E como qualquer jovem criança, o agora neófito precisa se por a caminho de sua nova vida e enfrentar seus novos dilemas.

Tal como na vida física, em que caminhamos da infância para a vida adulta e por fim à velhice, também assim o neófito precisa incrementar sua consciência que deve passar, necessariamente, pelos estágios do homem exterior, o homem entrando e o homem já dentro, praticando assim seu caminho místico até a Grande Loja do Universo.

Mas a iniciação física, o ritual por si mesmo, não necessariamente implica na iniciação espiritual do verdadeiro maçom. Nas lições de Manly Palmer Hall, em seu clássico livro “As chaves Perdidas da Maçonaria”: “O homem precisa perceber que sua verdadeira iniciação é espiritual, e não um ritual físico, e que sua iniciação no Templo vivo da hierarquia espiritual que regula a maçonaria pode ocorrer anos após receber o grau físico, ou espiritualmente, pode ser um grande mestre antes que venha a este mundo.
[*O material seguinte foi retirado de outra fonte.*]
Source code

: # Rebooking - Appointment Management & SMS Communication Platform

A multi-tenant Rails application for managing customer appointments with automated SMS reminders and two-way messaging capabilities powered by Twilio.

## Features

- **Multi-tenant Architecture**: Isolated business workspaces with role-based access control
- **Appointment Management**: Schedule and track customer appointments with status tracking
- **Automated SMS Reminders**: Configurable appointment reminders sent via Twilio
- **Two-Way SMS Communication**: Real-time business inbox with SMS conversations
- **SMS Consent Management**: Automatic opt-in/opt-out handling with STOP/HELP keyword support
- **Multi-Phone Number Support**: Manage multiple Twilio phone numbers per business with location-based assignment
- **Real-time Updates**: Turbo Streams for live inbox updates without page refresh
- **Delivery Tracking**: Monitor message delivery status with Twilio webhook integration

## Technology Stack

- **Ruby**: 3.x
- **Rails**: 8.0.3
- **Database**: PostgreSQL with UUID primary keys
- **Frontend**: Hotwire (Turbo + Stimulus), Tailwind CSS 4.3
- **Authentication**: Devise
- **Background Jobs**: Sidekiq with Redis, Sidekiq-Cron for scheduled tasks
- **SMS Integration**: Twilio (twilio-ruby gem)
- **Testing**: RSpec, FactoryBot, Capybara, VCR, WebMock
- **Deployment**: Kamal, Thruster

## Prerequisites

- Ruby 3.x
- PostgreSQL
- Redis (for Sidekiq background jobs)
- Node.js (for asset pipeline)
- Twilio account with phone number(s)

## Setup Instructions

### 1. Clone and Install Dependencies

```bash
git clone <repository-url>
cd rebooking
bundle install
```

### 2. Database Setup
Provavelmente, há poucas oportunidades na história da maçonaria em que a ordenação espiritual do aspirante acontece ao mesmo tempo que a iniciação física, pois a verdadeira iniciação depende do cultivo de certas qualidades da alma – a matéria pessoal e individual, que é deixada inteiramente à vontade do maçom místico e que ele precisa desempenhar sozinho
e em silêncio.”

Assim, quando o neófito morre simbolicamente dentro da Câmara das Reflexões, o faz para deixar o mundo profano e nascer novamente pela iniciação, saindo do ventre materno já caminhando rumo à consciência espiritual de sua nova vida como maçom e de suas novas obrigações.

3 – Conclusão

Feitas tais considerações, resta apenas concluir que os ritos de passagem usados na literatura, verdadeiramente refletem e imitam aquilo que sempre fez parte do ideário humano e sua relação com o místico.
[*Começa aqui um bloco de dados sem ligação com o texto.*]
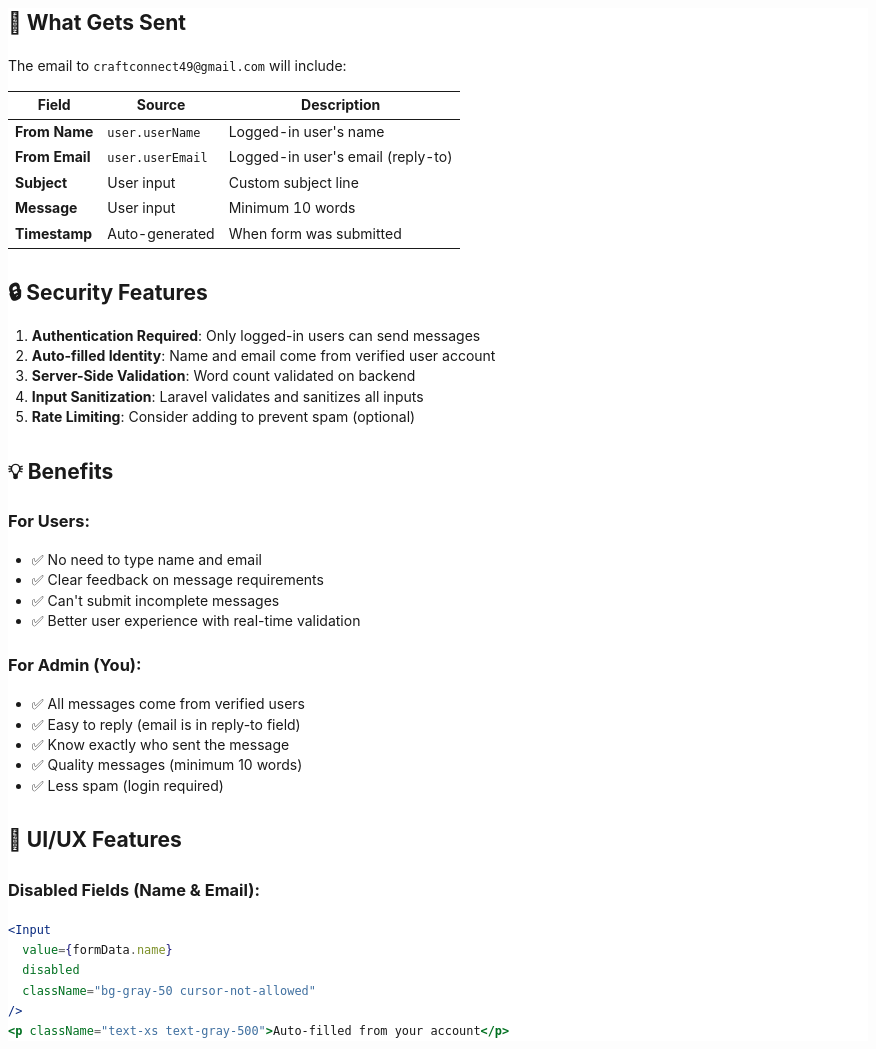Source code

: ## 📧 What Gets Sent

The email to `craftconnect49@gmail.com` will include:

| Field | Source | Description |
|-------|--------|-------------|
| **From Name** | `user.userName` | Logged-in user's name |
| **From Email** | `user.userEmail` | Logged-in user's email (reply-to) |
| **Subject** | User input | Custom subject line |
| **Message** | User input | Minimum 10 words |
| **Timestamp** | Auto-generated | When form was submitted |

## 🔒 Security Features

1. **Authentication Required**: Only logged-in users can send messages
2. **Auto-filled Identity**: Name and email come from verified user account
3. **Server-Side Validation**: Word count validated on backend
4. **Input Sanitization**: Laravel validates and sanitizes all inputs
5. **Rate Limiting**: Consider adding to prevent spam (optional)

## 💡 Benefits

### For Users:
- ✅ No need to type name and email
- ✅ Clear feedback on message requirements
- ✅ Can't submit incomplete messages
- ✅ Better user experience with real-time validation

### For Admin (You):
- ✅ All messages come from verified users
- ✅ Easy to reply (email is in reply-to field)
- ✅ Know exactly who sent the message
- ✅ Quality messages (minimum 10 words)
- ✅ Less spam (login required)

## 📱 UI/UX Features

### Disabled Fields (Name & Email):
```jsx
<Input 
  value={formData.name} 
  disabled
  className="bg-gray-50 cursor-not-allowed"
/>
<p className="text-xs text-gray-500">Auto-filled from your account</p>
```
Há, por conseguinte, um fluxo inexorável trespassando cada momento de nossas vidas. E os ritos que nos esperam a cada etapa, desejam de nós coragem e honestidade com as quais devemos nos municiar para seguir em frente na certeza de que mais uma etapa foi cumprida e uma nova se avizinha.

Para seguir em frente, o Homem precisa avançar e sobrepor barreiras, sejam elas físicas, morais ou espirituais. E somente com coragem e determinação, o Homem é capaz de tais avanços e como corolário, expande sua consciência e avança na Grande Obra de lapidar sua pedra bruta.